1.  My reluctance to make Node castable to XPath and Segments.

This has very solid technical reasons, that have to do with modularity, 
non 1:1 mappings between content and presentation, the limitations of 
C++ and Java, etc.

2.  The use of generic accessors with string arguments instead of 
specific accessors.

This only has to do with satisfying some critics who didn't want a 
potentially-infinite set of interfaces.  I am just as happy to create 
distinct interfaces to handle these things and instead of having strings 
have IDL.

>Cool Page has a simple one (does not use the browser to render content),
>but I would not say it is good or general.  But it efficiently does the
>limited job it was designed for being not dependent on browser or
>proprietary apis.
>  
>
Does it rely on extensive formatting to determine where text lands, what 
fonts, etc, or is it more like a final form or Graphics layout, where 
there is a strict 1:1 correspondance between presentation and content?

>>and there is 
>>seldom a direct mapping from the content to the type of values that are 
>>needed from a view.
>>    
>>
>
>It depends on the goal.  It wouldn't hurt to expose the content
>transformations as a first step, since conceptually (deciding what to
>expose and what not to) it is the most obvious and leverage existing work
>on what is important.
>  
>
I know a great deal about transforming content into presentation, but 
this statement says nothing useful to me.  Which content transformations 
would you expose, and how would you expose them 1:1?  Perhaps you are 
only talking about actual computed style values, not things like 
position, hit tests, physical events, etc.

The values I am concerned with in the presentation have no corresponding 
single content object that could be cast to obtain it.

>For DHTML, the DOM transformation to the rendered view is very often what
>is needed.

● Parts of the exercise:
1) Reproduce the part of the discussion of content and presentation that runs between "This has very" and "specific accessors.", inclusive.
2) Extend the discussion of content and presentation with the passage that comes after its last line.

Stored entries
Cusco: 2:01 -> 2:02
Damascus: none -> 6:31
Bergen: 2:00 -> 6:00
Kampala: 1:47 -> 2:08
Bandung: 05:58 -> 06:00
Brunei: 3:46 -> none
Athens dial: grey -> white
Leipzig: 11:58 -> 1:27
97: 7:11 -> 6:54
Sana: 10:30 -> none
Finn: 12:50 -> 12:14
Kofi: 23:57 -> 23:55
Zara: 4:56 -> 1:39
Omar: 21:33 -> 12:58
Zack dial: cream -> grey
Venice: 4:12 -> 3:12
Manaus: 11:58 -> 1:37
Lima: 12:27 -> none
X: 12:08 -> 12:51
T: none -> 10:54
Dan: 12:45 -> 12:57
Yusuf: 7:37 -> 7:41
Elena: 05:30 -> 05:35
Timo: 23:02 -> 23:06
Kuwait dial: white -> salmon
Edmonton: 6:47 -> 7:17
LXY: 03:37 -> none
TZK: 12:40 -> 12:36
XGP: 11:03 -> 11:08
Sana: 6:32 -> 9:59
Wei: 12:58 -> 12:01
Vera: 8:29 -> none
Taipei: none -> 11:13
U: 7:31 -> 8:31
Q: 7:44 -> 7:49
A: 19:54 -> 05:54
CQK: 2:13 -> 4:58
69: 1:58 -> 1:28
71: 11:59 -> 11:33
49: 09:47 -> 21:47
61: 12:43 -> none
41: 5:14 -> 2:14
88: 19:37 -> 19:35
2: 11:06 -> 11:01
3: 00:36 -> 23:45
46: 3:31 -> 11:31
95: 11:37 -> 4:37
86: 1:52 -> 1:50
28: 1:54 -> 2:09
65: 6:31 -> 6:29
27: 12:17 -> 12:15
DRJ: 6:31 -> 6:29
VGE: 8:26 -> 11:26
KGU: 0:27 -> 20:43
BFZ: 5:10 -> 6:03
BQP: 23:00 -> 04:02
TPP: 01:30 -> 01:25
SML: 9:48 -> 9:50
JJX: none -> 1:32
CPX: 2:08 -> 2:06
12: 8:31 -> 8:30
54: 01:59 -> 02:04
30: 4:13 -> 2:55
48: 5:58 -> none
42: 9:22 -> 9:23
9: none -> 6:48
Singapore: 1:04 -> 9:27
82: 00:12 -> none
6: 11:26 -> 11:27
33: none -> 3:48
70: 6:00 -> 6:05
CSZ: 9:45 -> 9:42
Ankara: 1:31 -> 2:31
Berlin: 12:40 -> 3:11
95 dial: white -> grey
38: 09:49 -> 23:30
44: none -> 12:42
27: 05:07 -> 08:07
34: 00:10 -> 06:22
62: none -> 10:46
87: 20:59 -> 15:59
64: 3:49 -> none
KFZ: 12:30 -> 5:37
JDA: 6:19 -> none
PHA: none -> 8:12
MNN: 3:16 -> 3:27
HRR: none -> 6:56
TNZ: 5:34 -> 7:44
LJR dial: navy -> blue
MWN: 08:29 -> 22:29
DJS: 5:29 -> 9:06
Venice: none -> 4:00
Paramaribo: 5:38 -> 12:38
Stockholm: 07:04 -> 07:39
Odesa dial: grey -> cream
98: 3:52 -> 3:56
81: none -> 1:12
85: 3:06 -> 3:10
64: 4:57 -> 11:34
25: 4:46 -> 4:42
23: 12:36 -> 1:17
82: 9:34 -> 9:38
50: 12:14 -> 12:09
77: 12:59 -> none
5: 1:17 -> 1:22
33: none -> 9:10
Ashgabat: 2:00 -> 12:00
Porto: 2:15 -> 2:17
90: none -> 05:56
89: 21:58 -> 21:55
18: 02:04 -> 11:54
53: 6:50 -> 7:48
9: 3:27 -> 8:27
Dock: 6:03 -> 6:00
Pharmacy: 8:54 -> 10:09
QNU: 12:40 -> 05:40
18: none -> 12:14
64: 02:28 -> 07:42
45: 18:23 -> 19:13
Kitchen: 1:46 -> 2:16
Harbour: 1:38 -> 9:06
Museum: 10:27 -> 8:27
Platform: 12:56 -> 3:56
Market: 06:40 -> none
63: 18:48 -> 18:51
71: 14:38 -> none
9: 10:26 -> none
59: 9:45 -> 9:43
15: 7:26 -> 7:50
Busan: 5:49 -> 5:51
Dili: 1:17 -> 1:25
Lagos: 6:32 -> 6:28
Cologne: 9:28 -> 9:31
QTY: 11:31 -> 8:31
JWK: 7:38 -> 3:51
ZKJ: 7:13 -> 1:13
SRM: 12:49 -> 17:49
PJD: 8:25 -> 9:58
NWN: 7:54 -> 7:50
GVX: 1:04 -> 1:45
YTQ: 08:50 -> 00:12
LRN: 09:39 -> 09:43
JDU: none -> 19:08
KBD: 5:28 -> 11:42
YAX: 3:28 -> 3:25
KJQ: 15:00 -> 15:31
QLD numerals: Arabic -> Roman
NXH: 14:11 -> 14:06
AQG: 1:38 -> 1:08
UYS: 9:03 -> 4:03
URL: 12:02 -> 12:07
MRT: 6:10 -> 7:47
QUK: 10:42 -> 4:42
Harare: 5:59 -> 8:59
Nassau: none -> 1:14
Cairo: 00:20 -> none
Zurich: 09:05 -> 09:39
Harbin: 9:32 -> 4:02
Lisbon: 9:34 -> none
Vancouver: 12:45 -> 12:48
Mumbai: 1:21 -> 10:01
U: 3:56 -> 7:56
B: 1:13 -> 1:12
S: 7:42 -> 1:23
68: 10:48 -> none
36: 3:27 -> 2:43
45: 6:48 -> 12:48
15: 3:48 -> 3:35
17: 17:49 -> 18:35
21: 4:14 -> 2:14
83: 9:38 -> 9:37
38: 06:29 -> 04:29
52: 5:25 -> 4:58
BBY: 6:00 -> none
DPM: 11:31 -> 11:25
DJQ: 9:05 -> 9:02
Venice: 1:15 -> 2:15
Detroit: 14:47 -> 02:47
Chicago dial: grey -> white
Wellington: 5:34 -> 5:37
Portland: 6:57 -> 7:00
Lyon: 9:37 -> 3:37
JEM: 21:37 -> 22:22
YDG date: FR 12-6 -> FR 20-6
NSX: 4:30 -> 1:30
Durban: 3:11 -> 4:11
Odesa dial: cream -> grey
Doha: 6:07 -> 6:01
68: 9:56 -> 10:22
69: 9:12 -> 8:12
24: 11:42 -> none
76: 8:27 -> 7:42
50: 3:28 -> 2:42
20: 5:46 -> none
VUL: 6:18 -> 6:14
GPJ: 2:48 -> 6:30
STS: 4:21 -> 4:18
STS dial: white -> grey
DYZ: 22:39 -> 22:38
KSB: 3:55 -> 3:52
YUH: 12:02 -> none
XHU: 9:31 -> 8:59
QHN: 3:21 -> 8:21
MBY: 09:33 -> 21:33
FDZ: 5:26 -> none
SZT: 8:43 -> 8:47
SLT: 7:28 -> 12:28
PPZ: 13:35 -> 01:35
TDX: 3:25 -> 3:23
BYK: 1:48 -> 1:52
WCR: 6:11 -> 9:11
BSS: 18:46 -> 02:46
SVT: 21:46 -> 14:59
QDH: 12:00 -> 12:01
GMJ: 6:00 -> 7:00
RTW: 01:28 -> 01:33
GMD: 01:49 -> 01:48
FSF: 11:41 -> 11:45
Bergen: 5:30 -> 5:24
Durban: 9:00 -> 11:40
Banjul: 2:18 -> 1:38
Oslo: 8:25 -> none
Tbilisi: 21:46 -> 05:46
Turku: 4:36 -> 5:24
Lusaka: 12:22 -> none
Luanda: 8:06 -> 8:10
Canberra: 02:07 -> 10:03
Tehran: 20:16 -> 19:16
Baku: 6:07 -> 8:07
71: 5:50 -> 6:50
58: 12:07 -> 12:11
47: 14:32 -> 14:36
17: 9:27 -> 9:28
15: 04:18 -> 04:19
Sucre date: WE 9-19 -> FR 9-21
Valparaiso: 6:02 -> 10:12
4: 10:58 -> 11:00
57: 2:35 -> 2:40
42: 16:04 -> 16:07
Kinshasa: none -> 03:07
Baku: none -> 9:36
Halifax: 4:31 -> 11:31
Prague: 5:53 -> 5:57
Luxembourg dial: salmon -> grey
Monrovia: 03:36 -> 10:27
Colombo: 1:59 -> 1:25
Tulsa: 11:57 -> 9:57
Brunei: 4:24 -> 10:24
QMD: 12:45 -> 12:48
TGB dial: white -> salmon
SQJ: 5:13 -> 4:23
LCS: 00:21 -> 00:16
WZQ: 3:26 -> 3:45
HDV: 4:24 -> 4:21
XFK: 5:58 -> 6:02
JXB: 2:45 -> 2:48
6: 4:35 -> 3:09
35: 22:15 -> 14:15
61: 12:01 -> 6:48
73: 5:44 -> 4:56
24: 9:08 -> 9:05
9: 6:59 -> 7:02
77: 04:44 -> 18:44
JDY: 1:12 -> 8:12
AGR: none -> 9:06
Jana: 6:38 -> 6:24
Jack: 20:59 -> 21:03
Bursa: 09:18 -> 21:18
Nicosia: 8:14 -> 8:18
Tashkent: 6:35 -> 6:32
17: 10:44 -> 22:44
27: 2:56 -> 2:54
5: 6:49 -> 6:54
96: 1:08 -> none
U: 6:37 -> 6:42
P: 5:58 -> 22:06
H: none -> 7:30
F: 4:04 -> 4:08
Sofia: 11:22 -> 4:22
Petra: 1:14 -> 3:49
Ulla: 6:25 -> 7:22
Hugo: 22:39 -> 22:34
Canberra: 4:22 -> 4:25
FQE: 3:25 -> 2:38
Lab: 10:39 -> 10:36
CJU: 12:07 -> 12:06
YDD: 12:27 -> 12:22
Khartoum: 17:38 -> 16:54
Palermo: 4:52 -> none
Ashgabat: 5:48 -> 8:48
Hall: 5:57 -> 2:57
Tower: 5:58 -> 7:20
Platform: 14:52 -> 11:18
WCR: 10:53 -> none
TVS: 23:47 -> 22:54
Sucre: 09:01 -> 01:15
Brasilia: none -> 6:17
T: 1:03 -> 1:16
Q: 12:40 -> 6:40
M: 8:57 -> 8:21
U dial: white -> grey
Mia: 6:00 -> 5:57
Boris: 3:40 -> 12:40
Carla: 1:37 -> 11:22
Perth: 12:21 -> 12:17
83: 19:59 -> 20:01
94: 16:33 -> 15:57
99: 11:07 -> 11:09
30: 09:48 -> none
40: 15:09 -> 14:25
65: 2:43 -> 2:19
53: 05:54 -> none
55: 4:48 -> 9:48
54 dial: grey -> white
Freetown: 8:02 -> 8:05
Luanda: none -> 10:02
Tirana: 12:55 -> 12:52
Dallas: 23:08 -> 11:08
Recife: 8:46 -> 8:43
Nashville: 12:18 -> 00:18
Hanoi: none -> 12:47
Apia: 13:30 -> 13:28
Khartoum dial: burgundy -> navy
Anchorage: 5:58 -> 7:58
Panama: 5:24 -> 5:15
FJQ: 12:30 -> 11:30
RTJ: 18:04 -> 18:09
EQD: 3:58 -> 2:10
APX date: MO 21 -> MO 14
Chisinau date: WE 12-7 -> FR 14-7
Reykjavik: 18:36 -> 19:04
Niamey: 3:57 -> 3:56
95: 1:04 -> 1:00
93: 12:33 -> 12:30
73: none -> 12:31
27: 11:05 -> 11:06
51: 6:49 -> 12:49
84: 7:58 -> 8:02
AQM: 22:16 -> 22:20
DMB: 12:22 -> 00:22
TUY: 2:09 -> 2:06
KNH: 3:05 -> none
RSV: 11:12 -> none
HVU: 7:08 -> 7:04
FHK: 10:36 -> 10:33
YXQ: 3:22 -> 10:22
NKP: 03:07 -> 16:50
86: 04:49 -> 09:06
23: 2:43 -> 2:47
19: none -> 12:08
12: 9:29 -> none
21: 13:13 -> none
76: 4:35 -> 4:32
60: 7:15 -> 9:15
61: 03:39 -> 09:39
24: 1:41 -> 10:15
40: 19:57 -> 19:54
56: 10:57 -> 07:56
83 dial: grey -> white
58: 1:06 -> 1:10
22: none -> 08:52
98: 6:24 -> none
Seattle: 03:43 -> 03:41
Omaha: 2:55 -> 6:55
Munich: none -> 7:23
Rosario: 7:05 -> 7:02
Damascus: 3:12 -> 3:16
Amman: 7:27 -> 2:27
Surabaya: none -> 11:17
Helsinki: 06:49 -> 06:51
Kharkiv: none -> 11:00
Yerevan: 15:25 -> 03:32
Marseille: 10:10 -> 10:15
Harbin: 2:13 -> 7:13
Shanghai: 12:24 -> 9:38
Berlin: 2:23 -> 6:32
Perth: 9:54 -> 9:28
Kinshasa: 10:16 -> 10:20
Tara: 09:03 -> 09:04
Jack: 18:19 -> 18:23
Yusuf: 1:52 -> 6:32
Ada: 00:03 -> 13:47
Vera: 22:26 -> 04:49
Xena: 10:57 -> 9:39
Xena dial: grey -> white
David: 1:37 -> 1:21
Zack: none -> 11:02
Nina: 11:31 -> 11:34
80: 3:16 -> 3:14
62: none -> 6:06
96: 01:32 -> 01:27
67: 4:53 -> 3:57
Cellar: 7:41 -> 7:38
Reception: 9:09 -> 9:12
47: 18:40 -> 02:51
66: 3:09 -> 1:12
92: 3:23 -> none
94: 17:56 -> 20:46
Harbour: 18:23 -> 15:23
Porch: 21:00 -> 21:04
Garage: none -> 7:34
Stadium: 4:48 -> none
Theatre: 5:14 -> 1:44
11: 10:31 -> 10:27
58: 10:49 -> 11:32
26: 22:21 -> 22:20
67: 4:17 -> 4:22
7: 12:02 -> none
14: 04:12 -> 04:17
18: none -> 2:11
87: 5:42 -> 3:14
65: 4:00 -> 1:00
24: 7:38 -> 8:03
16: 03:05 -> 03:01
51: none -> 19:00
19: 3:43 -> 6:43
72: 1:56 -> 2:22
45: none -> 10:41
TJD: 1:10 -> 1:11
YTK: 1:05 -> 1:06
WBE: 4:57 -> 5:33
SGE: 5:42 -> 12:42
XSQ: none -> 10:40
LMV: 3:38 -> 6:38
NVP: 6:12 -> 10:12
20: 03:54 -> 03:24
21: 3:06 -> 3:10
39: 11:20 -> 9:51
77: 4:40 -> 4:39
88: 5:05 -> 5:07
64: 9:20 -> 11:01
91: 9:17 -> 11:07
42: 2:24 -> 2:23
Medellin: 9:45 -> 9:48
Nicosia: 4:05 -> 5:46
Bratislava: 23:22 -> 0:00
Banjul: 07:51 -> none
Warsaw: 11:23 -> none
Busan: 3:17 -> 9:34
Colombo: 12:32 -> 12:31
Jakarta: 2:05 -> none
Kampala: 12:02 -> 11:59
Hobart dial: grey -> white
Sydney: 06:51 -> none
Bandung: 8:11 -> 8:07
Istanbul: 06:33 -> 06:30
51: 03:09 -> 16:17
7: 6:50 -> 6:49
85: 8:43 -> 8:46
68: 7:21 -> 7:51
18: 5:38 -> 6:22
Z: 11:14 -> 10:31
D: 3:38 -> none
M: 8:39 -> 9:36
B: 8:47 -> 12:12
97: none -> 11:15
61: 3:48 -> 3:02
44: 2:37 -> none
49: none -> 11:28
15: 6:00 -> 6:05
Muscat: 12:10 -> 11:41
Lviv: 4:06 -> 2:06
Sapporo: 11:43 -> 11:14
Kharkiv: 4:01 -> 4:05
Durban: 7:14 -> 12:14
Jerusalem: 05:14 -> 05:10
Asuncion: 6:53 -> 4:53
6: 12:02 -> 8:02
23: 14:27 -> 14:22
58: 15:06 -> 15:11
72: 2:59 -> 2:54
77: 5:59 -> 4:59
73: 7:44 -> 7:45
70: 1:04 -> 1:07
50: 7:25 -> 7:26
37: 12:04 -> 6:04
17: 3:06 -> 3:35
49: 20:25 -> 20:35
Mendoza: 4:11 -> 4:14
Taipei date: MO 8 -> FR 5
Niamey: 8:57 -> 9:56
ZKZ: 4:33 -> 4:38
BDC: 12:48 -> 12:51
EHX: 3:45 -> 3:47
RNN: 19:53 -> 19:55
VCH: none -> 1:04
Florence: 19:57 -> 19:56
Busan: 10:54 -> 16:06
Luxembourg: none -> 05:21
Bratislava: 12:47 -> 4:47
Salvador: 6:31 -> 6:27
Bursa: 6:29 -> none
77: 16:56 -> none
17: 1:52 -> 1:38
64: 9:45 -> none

● Expected results:
1)
This has very solid technical reasons, that have to do with modularity, 
non 1:1 mappings between content and presentation, the limitations of 
C++ and Java, etc.

2.  The use of generic accessors with string arguments instead of 
specific accessors.

2)
>
There is no "DOM transformation" to the rendered view, other than 
proprietary ones that have been created.  DOM defines how to access the 
content, which either has no view or has a view that is created in a 
very proprietary way.  That is the strength of the markup language -- it 
is independent of the view.

>One is typically needing to know what the position, z-index, or
>state of content node is within the rendered view.
>
Such a question is often not answerable.  In some cases, there may be no 
position in the geometric coordinate sense.  In other cases, there may 
be any number of different positions and z indexes, depending upon how 
the text is formatted, in how many views it is visible, and so on.  You 
did not answer the questions in my last response about what that really 
means in common cases where there is no 1:1 correspondance.

That is why it is useful to have:

1.  A model that can really give the correct answer, which is not 1:1. 
 An impossible model does not help the implementer to implement.
2.  Simplifications that keep the simple cases simple.  This obviously 
needed work in the proposal, and making more-specific APIs instead of a 
generic API with strings is one possible good course to follow.

>  Even for using the
>browser as the rendering agent for Cool Page, I think the one-to-one
>mapping addresses many of the needs, which could be supplemented as
>necessary.  For example, if Cool Page wanted to know what color the link is
>currently rendered as (to show user current color for editing), then the
>ACTUAL style value is what is needed.  Similarly for z-index, position,
>selection state (not CSS yet?), etc..
>
I cannot judge with respect to Cool Page, because I do not know how 
indirectly it's content model is related to it's presentation.

I agree that the call should be very simple and intuitive to do simple 
things, just not that it is anywhere close to 1:1 if you expect to 
expose information on the view and formatting.

Perhaps what you really want is actual style values instead of a views 
and formatting model (which is clearly where your original message's 
title came from).

>I do not (yet) see a compelling reason to reimplement the DOM for each
>special case module.  That seems to me to fly in the face of OO paradigm--
>which espouses maximum reuse.
>
>It is disruptive.  It is also likely impacts on backward compatibility (or
>at least ease of forward migration).
>
>The Match interface could come later if a compelling need is demonstrated
>after at least covering the basics in the least disruptive manner possible.
> Is there a compelling case of future generality that is lost by starting
>with reuse of the DOM??
>  
>
I do not understand your comment about reimplementing DOM or not getting 
maximum reuse by the decisions that were made.

If the model is too simple, it is, itself, disruptive, by requiring the 
implementation to answer questions that cannot be reasonably answered.

It is not a views and formatting model if it does not permit the obvious 
disassociation to be properly represented.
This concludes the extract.